In 2011, Florida's Firearm Owners Privacy Act (the "Act") made it illegal for doctors to ask patients whether they own firearms unless the doctor believes the "information is relevant to the patient's medical care or safety, or the safety of others." § 790.338, Fla. Stat. (2014). After the United States District Court for the Southern District of Florida enjoined enforcement of the Act for nearly three years, a three judge panel for the Eleventh Circuit Court of Appeal lifted the injunction on July 25th, 2014. Accordingly, Florida doctors are once again barred from asking patients whether they own a firearm unless the "information is relevant to the patient's medical care or safety, or the safety of others." Id.
Florida Governor Rick Scott signed the Act into law on June 2, 2011 in response to complaints by Florida constituents that medical personnel were asking questions regarding gun ownership and discriminating against them based on their answers. Wollschlaeger v. Governor of Florida, No. 12-14009, 2014 WL 3695296 (11th Cir. July 25, 2014). Pursuant to the Act:
(1) A health care practitioner . . . may not intentionally enter any disclosed information concerning firearm ownership into the patient's medical record if the practitioner knows that such information is not relevant to the patient's medical care or safety, or the safety of others. (2) A health care practitioner . . . shall respect a patient's right to privacy and should refrain from making a written inquiry or asking questions concerning the ownership of a firearm or ammunition by the patient or by a family member of the patient, or the presence of a firearm in a private home or other domicile of the patient or a family member of the patient. Notwithstanding this provision, a health care practitioner or health care facility that in good faith believes that this information is relevant to the patient's medical care or safety, or the safety of others, may make such a verbal or written inquiry. . . . (5) A health care practitioner . . . may not discriminate against a patient based solely upon the patient's exercise of the constitutional right to own and possess firearms or ammunition. (6) A health care practitioner . . . shall respect a patient's legal right to own or possess a firearm and should refrain from unnecessarily harassing a patient about firearm ownership during an examination.
§ 790.338, Fla. Stat. Penalties for violating the Act include "fines, restriction of practice, return of fees, probation, and suspension or revocation of [the practitioner's] medical license." Wollschlaeger, 2014 WL 3695296, at *2.
The district court barred enforcement of certain provisions within the Act, holding that the Act unconstitutionally restricted a health care practitioner's right to free speech guaranteed by the First Amendment. Wollschlaeger v. Farmer, 880 F. Supp. 2d 1251, 1262 (S.D. Fla. 2012), rev'd in part, vacated in part sub nom, Wollschlaeger, 2014 WL 3695296. While the court acknowledged that the state has an interest in protecting an individual's right to bear arms guaranteed by the Second Amendment, the court held that the state's interest was not compelling because the Act did not interfere with that right. Wollschlaeger, 880 F. Supp. 2d at 1264. Furthermore, the court held that the Act was void for vagueness due to prohibitions such as "unnecessarily harassing a patient about firearm ownership during an examination," which failed to adequately inform an individual of the proscribed conduct. Id. at 1268-69.

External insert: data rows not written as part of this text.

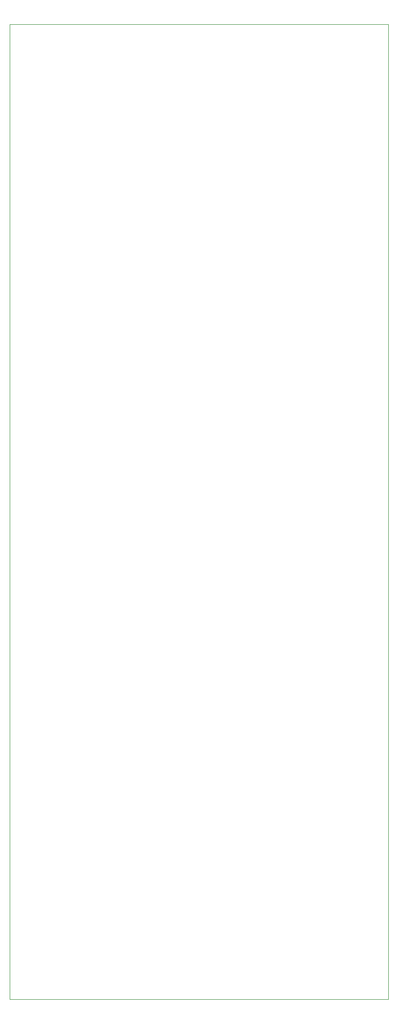
<source format=gbr>
%TF.GenerationSoftware,KiCad,Pcbnew,5.1.10-88a1d61d58~90~ubuntu20.04.1*%
%TF.CreationDate,2021-08-12T14:59:43-04:00*%
%TF.ProjectId,ao_audio_mixer,616f5f61-7564-4696-9f5f-6d697865722e,rev?*%
%TF.SameCoordinates,Original*%
%TF.FileFunction,Profile,NP*%
%FSLAX46Y46*%
G04 Gerber Fmt 4.6, Leading zero omitted, Abs format (unit mm)*
G04 Created by KiCad (PCBNEW 5.1.10-88a1d61d58~90~ubuntu20.04.1) date 2021-08-12 14:59:43*
%MOMM*%
%LPD*%
G01*
G04 APERTURE LIST*
%TA.AperFunction,Profile*%
%ADD10C,0.100000*%
%TD*%
G04 APERTURE END LIST*
D10*
X223000000Y-36000000D02*
X223000000Y-206000000D01*
X223000000Y-206000000D02*
X157000000Y-206000000D01*
X157000000Y-36000000D02*
X223000000Y-36000000D01*
X157000000Y-206000000D02*
X157000000Y-36000000D01*
M02*

</source>
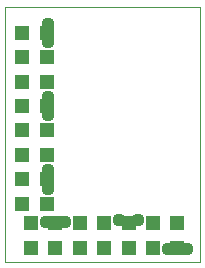
<source format=gts>
G75*
%MOIN*%
%OFA0B0*%
%FSLAX24Y24*%
%IPPOS*%
%LPD*%
%AMOC8*
5,1,8,0,0,1.08239X$1,22.5*
%
%ADD10C,0.0000*%
%ADD11R,0.0512X0.0512*%
%ADD12C,0.0437*%
D10*
X002392Y002517D02*
X002392Y011017D01*
X008892Y011017D01*
X008892Y002517D01*
X002392Y002517D01*
D11*
X003267Y002978D03*
X004079Y002978D03*
X004892Y002978D03*
X004892Y003805D03*
X004079Y003805D03*
X003805Y004454D03*
X003267Y003805D03*
X002978Y004454D03*
X002978Y005267D03*
X002978Y006079D03*
X002978Y006892D03*
X002978Y007704D03*
X002978Y008517D03*
X002978Y009329D03*
X002978Y010142D03*
X003805Y010142D03*
X003805Y009329D03*
X003805Y008517D03*
X003805Y007704D03*
X003805Y006892D03*
X003805Y006079D03*
X003805Y005267D03*
X005704Y003805D03*
X006517Y003805D03*
X007329Y003805D03*
X007329Y002978D03*
X006517Y002978D03*
X005704Y002978D03*
X008142Y002978D03*
X008142Y003805D03*
D12*
X008454Y002954D03*
X007829Y002954D03*
X006829Y003892D03*
X006204Y003892D03*
X004392Y003829D03*
X003767Y003829D03*
X003829Y004954D03*
X003829Y005579D03*
X003829Y007392D03*
X003829Y008017D03*
X003829Y009829D03*
X003829Y010454D03*
M02*

</source>
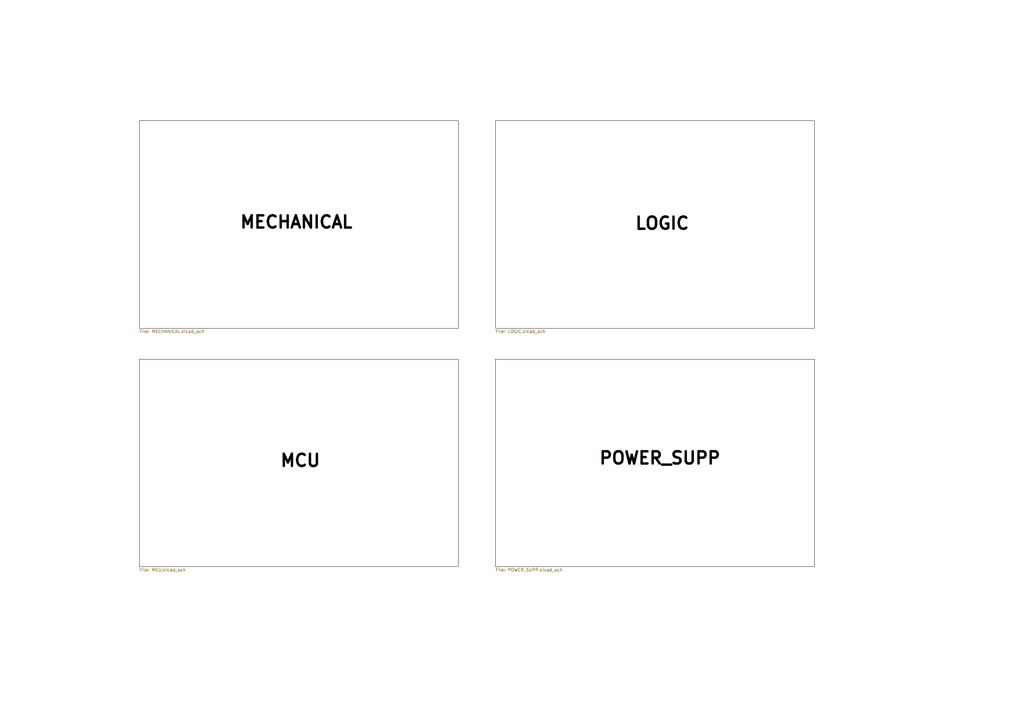
<source format=kicad_sch>
(kicad_sch
	(version 20231120)
	(generator "eeschema")
	(generator_version "8.0")
	(uuid "baf3888c-a3d4-4602-9f44-a142638bf2bb")
	(paper "A3")
	(title_block
		(title "SchrackPanel")
		(date "2024-03-27")
	)
	(lib_symbols)
	(text "Today"
		(exclude_from_sim no)
		(at 1536.7 590.55 0)
		(effects
			(font
				(size 1.27 1.27)
			)
			(justify left bottom)
		)
		(uuid "6d2d92bf-c679-4946-a3c1-5aadc81b5257")
	)
	(text "(9.2.12024)"
		(exclude_from_sim no)
		(at 1579.88 590.55 0)
		(effects
			(font
				(size 1.27 1.27)
			)
			(justify left bottom)
		)
		(uuid "75427c9a-e895-414f-9e7b-acbc0bd65c35")
	)
	(sheet
		(at 57.15 49.53)
		(size 130.81 85.09)
		(stroke
			(width 0.1524)
			(type solid)
			(color 0 0 0 1)
		)
		(fill
			(color 255 255 255 1.0000)
		)
		(uuid "136065d1-8cd5-4f21-9d2d-f68724c0958e")
		(property "Sheetname" "MECHANICAL"
			(at 98.044 93.98 0)
			(effects
				(font
					(size 5 5)
					(bold yes)
					(color 0 0 0 1)
				)
				(justify left bottom)
			)
		)
		(property "Sheetfile" "MECHANICAL.kicad_sch"
			(at 57.15 135.2046 0)
			(effects
				(font
					(size 1.27 1.27)
				)
				(justify left top)
			)
		)
		(instances
			(project "ShrackThingy"
				(path "/baf3888c-a3d4-4602-9f44-a142638bf2bb"
					(page "4")
				)
			)
		)
	)
	(sheet
		(at 203.2 147.32)
		(size 130.81 85.09)
		(stroke
			(width 0.1524)
			(type solid)
			(color 0 0 0 1)
		)
		(fill
			(color 255 255 255 1.0000)
		)
		(uuid "4d67781b-d162-4b47-9045-c2866ffbd3c9")
		(property "Sheetname" "POWER_SUPP"
			(at 245.364 190.754 0)
			(effects
				(font
					(size 5 5)
					(bold yes)
					(color 0 0 0 1)
				)
				(justify left bottom)
			)
		)
		(property "Sheetfile" "POWER_SUPP.kicad_sch"
			(at 203.2 232.9946 0)
			(effects
				(font
					(size 1.27 1.27)
				)
				(justify left top)
			)
		)
		(instances
			(project "ShrackThingy"
				(path "/baf3888c-a3d4-4602-9f44-a142638bf2bb"
					(page "5")
				)
			)
		)
	)
	(sheet
		(at 203.2 49.53)
		(size 130.81 85.09)
		(stroke
			(width 0.1524)
			(type solid)
			(color 0 0 0 1)
		)
		(fill
			(color 255 255 255 1.0000)
		)
		(uuid "841ce6bb-916d-4fd6-a4d0-a9a052c47219")
		(property "Sheetname" "LOGIC"
			(at 260.096 94.488 0)
			(effects
				(font
					(size 5 5)
					(bold yes)
					(color 0 0 0 1)
				)
				(justify left bottom)
			)
		)
		(property "Sheetfile" "LOGIC.kicad_sch"
			(at 203.2 135.2046 0)
			(effects
				(font
					(size 1.27 1.27)
				)
				(justify left top)
			)
		)
		(instances
			(project "ShrackThingy"
				(path "/baf3888c-a3d4-4602-9f44-a142638bf2bb"
					(page "3")
				)
			)
		)
	)
	(sheet
		(at 57.15 147.32)
		(size 130.81 85.09)
		(stroke
			(width 0.1524)
			(type solid)
			(color 0 0 0 1)
		)
		(fill
			(color 255 255 255 1.0000)
		)
		(uuid "c4f82483-f802-4419-b8e3-223ccf337c82")
		(property "Sheetname" "MCU"
			(at 114.554 191.77 0)
			(effects
				(font
					(size 5 5)
					(bold yes)
					(color 0 0 0 1)
				)
				(justify left bottom)
			)
		)
		(property "Sheetfile" "MCU.kicad_sch"
			(at 57.15 232.9946 0)
			(effects
				(font
					(size 1.27 1.27)
				)
				(justify left top)
			)
		)
		(instances
			(project "ShrackThingy"
				(path "/baf3888c-a3d4-4602-9f44-a142638bf2bb"
					(page "2")
				)
			)
		)
	)
	(sheet_instances
		(path "/"
			(page "1")
		)
	)
)

</source>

On appeal, the Eleventh Circuit lifted the injunction imposed by the district court, barring doctors from asking patients whether they own a firearm once again. The Eleventh Circuit held that the Act is not unconstitutional under the First Amendment because "the Act is a valid regulation of professional conduct that has only an incidental effect on physicians' speech." Wollschlaeger, 2014 WL 3695296, at *13. Additionally, the Eleventh Circuit held that the Act is not void for vagueness because the four challenged provisions are easily understood by people of "common intelligence." Id. at 24.

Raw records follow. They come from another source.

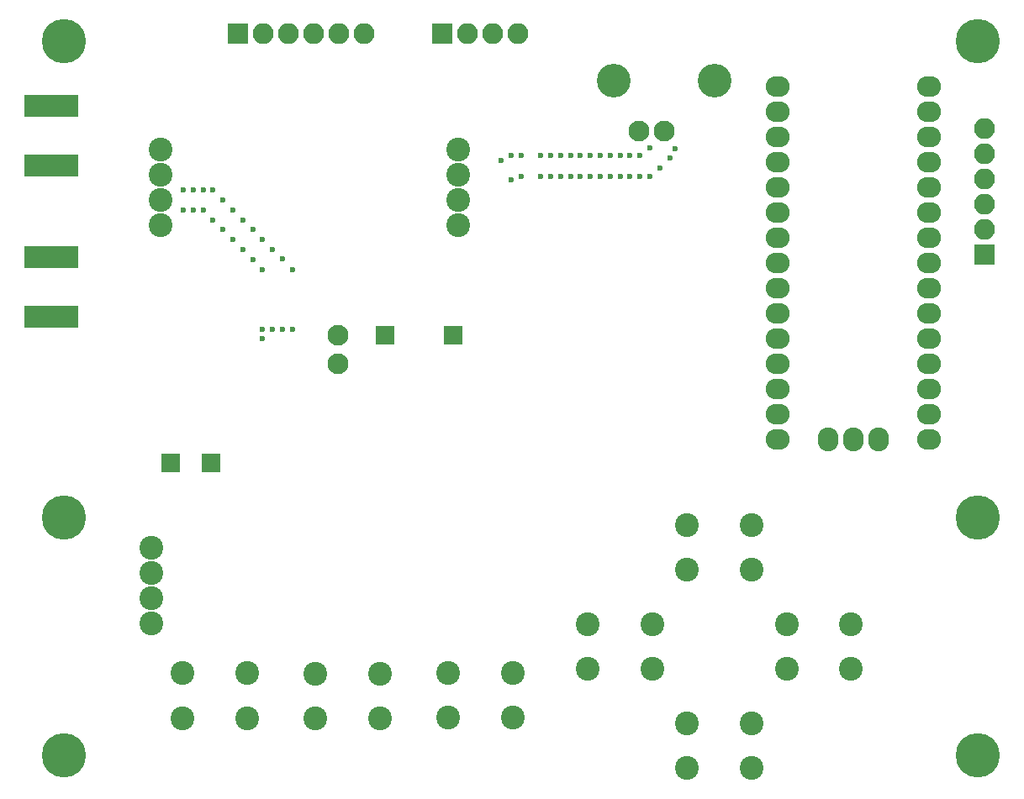
<source format=gbs>
G04 #@! TF.FileFunction,Soldermask,Bot*
%FSLAX46Y46*%
G04 Gerber Fmt 4.6, Leading zero omitted, Abs format (unit mm)*
G04 Created by KiCad (PCBNEW 4.0.7-e2-6376~58~ubuntu16.04.1) date Sat Dec 30 18:25:35 2017*
%MOMM*%
%LPD*%
G01*
G04 APERTURE LIST*
%ADD10C,0.100000*%
%ADD11C,0.600000*%
%ADD12C,4.464000*%
%ADD13R,1.900000X1.900000*%
%ADD14R,5.480000X2.200000*%
%ADD15C,0.700000*%
%ADD16R,2.100000X2.100000*%
%ADD17O,2.100000X2.100000*%
%ADD18C,2.100000*%
%ADD19C,2.400000*%
%ADD20O,2.400000X2.100000*%
%ADD21O,2.100000X2.400000*%
%ADD22C,3.399740*%
G04 APERTURE END LIST*
D10*
D11*
X162000000Y-65500000D03*
X161000000Y-65500000D03*
X160000000Y-65500000D03*
X159000000Y-65500000D03*
X158000000Y-65500000D03*
X157000000Y-65500000D03*
X156000000Y-65500000D03*
X155000000Y-65500000D03*
X154000000Y-65500000D03*
X153000000Y-65500000D03*
X163000000Y-64750000D03*
X165500000Y-64800000D03*
X165000000Y-65800000D03*
X164000000Y-66750000D03*
X163000000Y-67650000D03*
X162000000Y-67650000D03*
X161000000Y-67650000D03*
X160000000Y-67650000D03*
X159000000Y-67650000D03*
X158000000Y-67650000D03*
X157000000Y-67650000D03*
X156000000Y-67650000D03*
X155000000Y-67650000D03*
X154000000Y-67650000D03*
X153000000Y-67650000D03*
X152000000Y-65500000D03*
X150000000Y-67650000D03*
X150000000Y-65500000D03*
X149000000Y-65500000D03*
X149000000Y-68000000D03*
X152000000Y-67650000D03*
X148000000Y-66000000D03*
X127000000Y-77000000D03*
X126000000Y-75950000D03*
X125000000Y-75000000D03*
X124000000Y-74000000D03*
X123000000Y-73000000D03*
X122000000Y-72000000D03*
X121000000Y-71000000D03*
X120000000Y-70000000D03*
X119000000Y-69000000D03*
X118000000Y-69000000D03*
X117000000Y-69000000D03*
X116000000Y-69000000D03*
X116000000Y-71000000D03*
X117000000Y-71000000D03*
X118000000Y-71000000D03*
X119000000Y-72000000D03*
X120000000Y-73000000D03*
X121000000Y-74000000D03*
X123000000Y-76000000D03*
X122000000Y-75000000D03*
X124000000Y-77000000D03*
X127000000Y-83000000D03*
X126000000Y-83000000D03*
X125000000Y-83000000D03*
X124000000Y-83000000D03*
D12*
X196000000Y-102000000D03*
X104000000Y-102000000D03*
X104000000Y-54000000D03*
X104000000Y-126000000D03*
X196000000Y-126000000D03*
D13*
X118800000Y-96500000D03*
X143200000Y-83600000D03*
X136300000Y-83600000D03*
D14*
X102750000Y-81800000D03*
D15*
X100710000Y-81800000D03*
X104710000Y-81800000D03*
X103710000Y-81300000D03*
X103710000Y-82300000D03*
X102710000Y-81800000D03*
X101710000Y-81300000D03*
X101710000Y-82300000D03*
X100710000Y-75800000D03*
X104710000Y-75800000D03*
X103710000Y-75300000D03*
X103710000Y-76300000D03*
X102710000Y-75800000D03*
X101710000Y-75300000D03*
X101710000Y-76300000D03*
D14*
X102750000Y-75800000D03*
X102740000Y-66500000D03*
D15*
X100700000Y-66500000D03*
X104700000Y-66500000D03*
X103700000Y-66000000D03*
X103700000Y-67000000D03*
X102700000Y-66500000D03*
X101700000Y-66000000D03*
X101700000Y-67000000D03*
X100700000Y-60500000D03*
X104700000Y-60500000D03*
X103700000Y-60000000D03*
X103700000Y-61000000D03*
X102700000Y-60500000D03*
X101700000Y-60000000D03*
X101700000Y-61000000D03*
D14*
X102740000Y-60500000D03*
D16*
X142060000Y-53200000D03*
D17*
X144600000Y-53200000D03*
X147140000Y-53200000D03*
X149680000Y-53200000D03*
D13*
X114700000Y-96500000D03*
D18*
X131600000Y-83600000D03*
X131600000Y-86500000D03*
D19*
X113700000Y-67430000D03*
X143700000Y-67430000D03*
X113700000Y-64890000D03*
X113700000Y-69970000D03*
X143700000Y-64890000D03*
X143700000Y-69970000D03*
X113700000Y-72510000D03*
X143700000Y-72510000D03*
X156750000Y-112750000D03*
X163250000Y-112750000D03*
X156750000Y-117250000D03*
X163250000Y-117250000D03*
X115900000Y-117700000D03*
X122400000Y-117700000D03*
X115900000Y-122200000D03*
X122400000Y-122200000D03*
X173250000Y-127250000D03*
X166750000Y-127250000D03*
X173250000Y-122750000D03*
X166750000Y-122750000D03*
X173250000Y-107250000D03*
X166750000Y-107250000D03*
X173250000Y-102750000D03*
X166750000Y-102750000D03*
X135780000Y-122250000D03*
X129280000Y-122250000D03*
X135780000Y-117750000D03*
X129280000Y-117750000D03*
X183250000Y-117250000D03*
X176750000Y-117250000D03*
X183250000Y-112750000D03*
X176750000Y-112750000D03*
X149150000Y-122150000D03*
X142650000Y-122150000D03*
X149150000Y-117650000D03*
X142650000Y-117650000D03*
X112800000Y-112710000D03*
X112800000Y-110170000D03*
X112800000Y-107630000D03*
X112800000Y-105090000D03*
D20*
X191100000Y-94120000D03*
X175900000Y-94120000D03*
X191100000Y-91580000D03*
X175900000Y-91580000D03*
X191100000Y-89040000D03*
X175900000Y-89040000D03*
X191100000Y-86500000D03*
X175900000Y-86500000D03*
X191100000Y-83960000D03*
X175900000Y-83960000D03*
X191100000Y-81420000D03*
X175900000Y-81420000D03*
X191100000Y-78880000D03*
X175900000Y-78880000D03*
X191100000Y-76340000D03*
X175900000Y-76340000D03*
X191100000Y-73800000D03*
X175900000Y-73800000D03*
X191100000Y-71260000D03*
X175900000Y-71260000D03*
X191100000Y-68720000D03*
X175900000Y-68720000D03*
X191100000Y-66180000D03*
X175900000Y-66180000D03*
X191100000Y-63640000D03*
X175900000Y-63640000D03*
X191100000Y-61100000D03*
X175900000Y-61100000D03*
X191100000Y-58560000D03*
X175900000Y-58560000D03*
D21*
X186040000Y-94120000D03*
X183500000Y-94120000D03*
X180960000Y-94120000D03*
D22*
X159320000Y-58000000D03*
X169480000Y-58000000D03*
D18*
X164400000Y-63080000D03*
X161860000Y-63080000D03*
D12*
X196000000Y-54000000D03*
D16*
X121480000Y-53200000D03*
D17*
X124020000Y-53200000D03*
X126560000Y-53200000D03*
X129100000Y-53200000D03*
X131640000Y-53200000D03*
X134180000Y-53200000D03*
D16*
X196700000Y-75480000D03*
D17*
X196700000Y-72940000D03*
X196700000Y-70400000D03*
X196700000Y-67860000D03*
X196700000Y-65320000D03*
X196700000Y-62780000D03*
D11*
X124000000Y-84000000D03*
M02*

</source>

As stated by the dissent, the American Medical Association (AMA) "adopted a policy encouraging 'members to inquire as to the presence of household firearms as a part of childproofing the home.'" Id. Moreover, the dissent labels the Act as "a gag order that prevents doctors from even asking the first question in a conversation about firearms." Id. An appeal from doctors and gun-control advocates to a full panel of Eleventh Circuit may be next, which will constitute round four of the "Docs v. Glocks" legal battle.